I like vista, and see it being fairly well adoped in a few years time. But it's not a forward looking technology, just as Live Search isn't forward looking. They care, but there isn't much they can do about it besides pay people to use it.
Re:No one can describe it (Score:5, Interesting)
Just look at their email. I have windows vista on another partition (for specialized programs that don't run on linux), well, it comes with Windows Mail. They changed their MSN/Hotmail service and you can download your mails on your desktop, great! So it's simple right, just use their new mail product to connect to the hotmail server... well NO! See their new Mail program is not 'Live' branded, so you need to download another Windows Mail, namely Windows Live Mail Desktop to use your hotmail on your desktop. And that new program logs in _before_ you can see your programs. How many mail apps do I need? And why do I have to sign in on MSN to read my other mail accounts?
And once you have installed Windows Live Mail Desktop, well it sets itself as the default program for reading your mails through windows live messenger. Worse part, it doesn't even work well with windows live messenger, since you usually have to delete mails in order for the number of mail notifications to be updated correctly!
All this money invested in locking customers into their live branded parts, such a waste! Instead of pouring money in 2 different programs, pour twice as much money in 1 and just set hotmail to work with pop/imap. Right now Microsoft has 3 completely independent email clients, 3! And none have actually been developed together, how stupid is this?
Re:Aw poor Scoble (Score:1, Interesting)
What we are seeing now is a widespread understanding that it is advantageous for everyone that Microsoft be restrained. We are fortunate that competing products have been slipping through the cracks in Microsoft's armor. These products and Microsoft's lackluster offerings make a stronger case against Microsoft than zealotry and criticism ever did.
Re:There is not bad PR...? (Score:4, Interesting)
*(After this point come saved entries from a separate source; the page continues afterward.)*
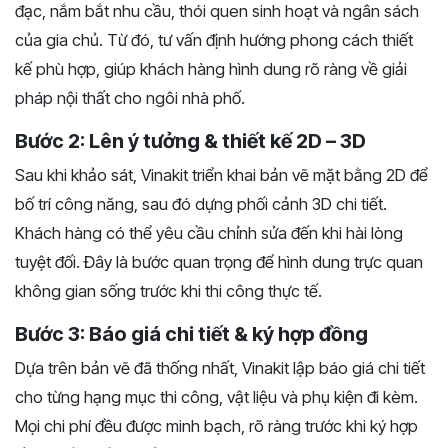
đạc, nắm bắt nhu cầu, thói quen sinh hoạt và ngân sách
của gia chủ. Từ đó, tư vấn định hướng phong cách thiết
kế phù hợp, giúp khách hàng hình dung rõ ràng về giải
pháp nội thất cho ngôi nhà phố.
Bước 2: Lên ý tưởng & thiết kế 2D – 3D
Sau khi khảo sát, Vinakit triển khai bản vẽ mặt bằng 2D để
bố trí công năng, sau đó dựng phối cảnh 3D chi tiết.
Khách hàng có thể yêu cầu chỉnh sửa đến khi hài lòng
tuyệt đối. Đây là bước quan trọng để hình dung trực quan
không gian sống trước khi thi công thực tế.
Bước 3: Báo giá chi tiết & ký hợp đồng
Dựa trên bản vẽ đã thống nhất, Vinakit lập báo giá chi tiết
cho từng hạng mục thi công, vật liệu và phụ kiện đi kèm.
Mọi chi phí đều được minh bạch, rõ ràng trước khi ký hợp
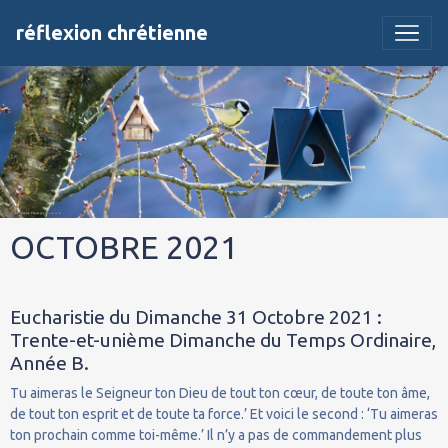
réflexion chrétienne
OCTOBRE 2021
Eucharistie du Dimanche 31 Octobre 2021 :
Trente-et-unième Dimanche du Temps Ordinaire,
Année B.
Tu aimeras le Seigneur ton Dieu de tout ton cœur, de toute ton âme,
de tout ton esprit et de toute ta force.’ Et voici le second : ‘Tu aimeras
ton prochain comme toi-même.’ Il n’y a pas de commandement plus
That's an interesting thing about Microsoft and Google, though, isn't it? After years of Microsoft-vs-Linux and occasional Microsoft-vs-Apple a lot of the geek tribal mindshare now seems to have shifted across to cheering for Google.
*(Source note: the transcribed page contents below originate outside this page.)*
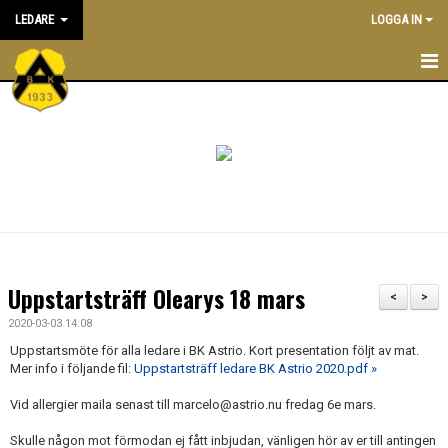
LEDARE
LOGGA IN
STARTSIDA
ATT VARA LEDARE I BK ASTRIO
NYHETER
KALENDER
ALLA LEDARE
Uppstartsträff Olearys 18 mars
<
>
INRIKTNING OCH RIKTLINJER
2020-03-03 14:08
Uppstartsmöte för alla ledare i BK Astrio. Kort presentation följt av mat.
EKONOMIPOLICY
Mer info i följande fil:
Uppstartsträff ledare BK Astrio 2020.pdf »
UTBILDNING
Vid allergier maila senast till marcelo@astrio.nu fredag 6e mars.
Skulle någon mot förmodan ej fått inbjudan, vänligen hör av er till antingen
DOKUMENTBANK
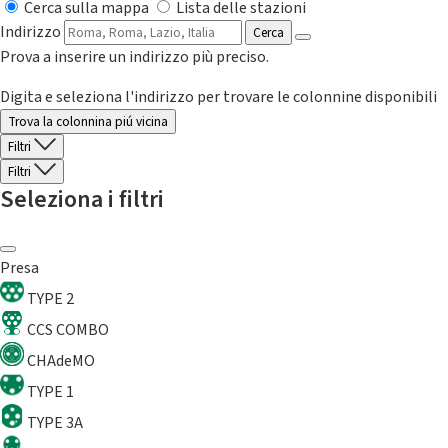
Cerca sulla mappa
Lista delle stazioni
Indirizzo
Cerca
Prova a inserire un indirizzo più preciso.
Digita e seleziona l'indirizzo per trovare le colonnine disponibili
Trova la colonnina piú vicina
Filtri
Filtri
Seleziona i filtri
Presa
TYPE 2
CCS COMBO
CHAdeMO
TYPE 1
TYPE 3A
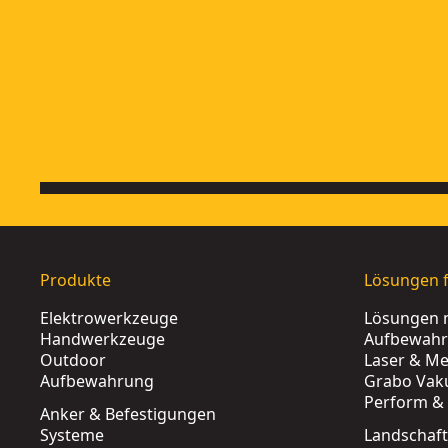
Produkte
Lösungen f
Elektrowerkzeuge
Lösungen 
Handwerkzeuge
Aufbewah
Outdoor
Laser & Me
Aufbewahrung
Grabo Vak
Perform & 
Anker & Befestigungen
Systeme
Landschaf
I consider myself a Linux fanboi in general, but the more time passes the more I find myself losing interest in OS wars and caring more about applications. Quite frequently I boot my desktop machine into Windows XP and spend the day mostly running Firefox, emacs and Cygwin because it's easier that way than trying to run the occasional Windows-only app on Debian (via Wine or whatever).
So if it's all about applications now it becomes clearer why Google are so popular. Search, mail, maps, documents... a lot of their stuff seems well designed and easy to use. Oh, plus it's cleverly funded so I don't pay anything. Compare with MS Office which is expensive, bloated and often hard to use.
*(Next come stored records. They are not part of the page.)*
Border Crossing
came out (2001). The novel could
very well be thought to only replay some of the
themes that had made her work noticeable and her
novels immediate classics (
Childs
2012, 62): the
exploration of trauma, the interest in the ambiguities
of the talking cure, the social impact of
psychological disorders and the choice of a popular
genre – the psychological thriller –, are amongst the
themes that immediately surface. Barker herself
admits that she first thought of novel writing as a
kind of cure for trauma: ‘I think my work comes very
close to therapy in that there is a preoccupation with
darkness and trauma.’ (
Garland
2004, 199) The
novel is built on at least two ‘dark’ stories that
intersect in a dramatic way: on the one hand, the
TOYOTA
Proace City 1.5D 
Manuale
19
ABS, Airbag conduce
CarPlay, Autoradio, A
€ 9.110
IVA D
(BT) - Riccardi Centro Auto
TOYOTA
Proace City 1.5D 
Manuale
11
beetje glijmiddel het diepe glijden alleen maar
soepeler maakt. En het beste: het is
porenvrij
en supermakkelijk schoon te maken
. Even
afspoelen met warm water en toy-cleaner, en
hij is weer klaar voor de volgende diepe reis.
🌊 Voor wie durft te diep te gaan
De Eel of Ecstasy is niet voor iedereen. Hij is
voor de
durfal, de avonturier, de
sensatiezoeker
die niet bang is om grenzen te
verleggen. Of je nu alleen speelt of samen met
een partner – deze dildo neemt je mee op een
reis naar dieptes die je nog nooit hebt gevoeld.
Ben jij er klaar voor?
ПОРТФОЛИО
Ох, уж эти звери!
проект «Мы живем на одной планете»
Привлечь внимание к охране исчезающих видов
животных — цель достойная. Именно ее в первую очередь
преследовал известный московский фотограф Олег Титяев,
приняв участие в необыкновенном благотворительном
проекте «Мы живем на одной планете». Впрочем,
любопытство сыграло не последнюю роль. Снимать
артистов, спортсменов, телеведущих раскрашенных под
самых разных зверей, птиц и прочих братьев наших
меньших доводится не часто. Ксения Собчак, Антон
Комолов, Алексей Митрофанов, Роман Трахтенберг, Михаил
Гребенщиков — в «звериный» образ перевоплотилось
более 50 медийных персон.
Re:Dunno about trap (Score:3, Interesting)
Also, as a pessimist, you end up with companies admitting some small errors, but not the major ones.
Re:I don't think they can (Score:5, Interesting)
Cross-platform tools are always created by Microsoft's competitors, not Microsoft. Java is cross-platform,
Scoble suggesting Microsoft do something 'cross-platform' is a sign of ignorance, I would say.
Re:Who does microsoft execs listen to? (Score:5, Interesting)
I have heard some read Slashdot. If they do, I can toss out a suggestion.. Don't sell the boxed version at an order of magnitude more than the OEM version. My older hardware has been getting upgrades to Linux because the upgrade cycle does not make sense for the software. A $650 PC should not need a Multi-Hundred dollar copy of XP Pro and $400 copy of Office.
After being given a Power Point presentation to show for a guest speaker, the Office 2000 on the Windows 2000 laptop presented the text a page at a time instead of a bullet at a time. Instead of spending lots of money for a software upgrade, I tried the same presentation on the same laptop running Ubuntu with Open Office. It worked like a charm. If MS Office was a $40 upgrade, I may have considered it. Due to the many versions, Professional, Small Office, Standard, & Home and Student, I figured a full upgrade was too expensive when an alternative works fine.
Wake up and smell the coffee. You have new neighbors and they are setting up shop in your back yard. Monopoly pricing and high priced retail versions are on their way to a dead end.
Just for the record, 3 of my older PC's now have Ubuntu. I only get a new version of a MS OS on new hardware. There is no reason to spend big bucks on a software upgrade.
MS should focus on core (Score:4, Interesting)
Drop all these other side projects like the search engine, the news site, the OS..
Go back to making great mice, keyboards and joysticks.
They used to be the best, and now that they are sidetracked with all these other projects they are losing focus, and it's starting to show.